Saudi Arabia, the West’s most strategic “asset” in the region, feared it might also feel the flames of freedom fanning the Arab nations. If such were to happen – and His Majesty’s gift comprised no political reforms – how would Britain, Europe and, most importantly, the United States react?
At root is the historic context which has given rise to this Arab Spring. Colonial interests set up and then protected those now being toppled. But while individuals have been vanquished or have fled, those interests remain – military, strategic and oil. They are most obscenely demonstrated by David Cameron’s “merchant-of-death” arms tour even as Colonel Gaddafi’s mercenaries opened fire on his own people.
But the countries of the Middle East are now living in a post, post-colonial world in which the stratospheric differences between the super-rich elites of both monarchies and notional republics, are being challenged by global change ranging from the economic crisis, the freedom of expression conferred by mobile telephony and “social media”, and the independence of al-Jazeera. These are complemented by the nascent desire of a new generation to throw off the shackles of national oppression and foreign domination. The common denominator in all the protests has been a call for freedom, an end to the violation of democratic rights and demands for economic justice. In this future there is no place for the autocratic despots and their regimes which have fallen, or are falling, but have not yet been replaced by any fully-formed alternatives. The demands have buried the already discredited neo-conservative notion that Arabs or Muslims are innately hostile to democracy.

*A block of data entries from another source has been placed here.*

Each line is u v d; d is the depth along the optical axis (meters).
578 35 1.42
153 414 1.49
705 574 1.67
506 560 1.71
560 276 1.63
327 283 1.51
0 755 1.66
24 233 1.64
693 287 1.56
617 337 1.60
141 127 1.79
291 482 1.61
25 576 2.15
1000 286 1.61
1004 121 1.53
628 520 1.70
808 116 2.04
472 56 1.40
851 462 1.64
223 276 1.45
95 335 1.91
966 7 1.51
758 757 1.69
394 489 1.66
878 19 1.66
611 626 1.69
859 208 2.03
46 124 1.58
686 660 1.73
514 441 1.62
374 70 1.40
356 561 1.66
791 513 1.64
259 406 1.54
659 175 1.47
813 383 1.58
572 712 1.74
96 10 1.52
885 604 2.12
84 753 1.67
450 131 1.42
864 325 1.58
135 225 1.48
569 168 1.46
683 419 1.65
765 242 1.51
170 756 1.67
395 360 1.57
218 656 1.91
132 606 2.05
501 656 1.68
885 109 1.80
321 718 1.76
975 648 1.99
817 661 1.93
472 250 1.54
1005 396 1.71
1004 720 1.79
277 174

If there is to be justice for the sacrifices of the protesters, the post-despot regimes will be underpinned by new constitutions enshrining social and political freedoms, free and fair elections, and economic fairness. It will not be easy balancing the social, political and religious rights and desires of disparate communities but there is a historic opportunity for a new dispensation across the Middle East. While we await it, Egypt and Tunisia remain under the control of the military, raising doubts about how far they might be prepared to allow full civilian democratic control. The writer Tariq Ali describes it thus: “American hegemony in the region has been dented but not destroyed.”
Any further interference – covert or military – or even couched in the “interventionist-war-against-genocide” language favoured by Shadow Defence Secretary Jim Murphy, would be an act against the democratic revolution already hailed by the democratic countries of the West. Iraq showed the errors inherent in this approach. It is too early to say where these events will end, but whatever emerges will be stronger left in the hands of the peoples of the Arab nations.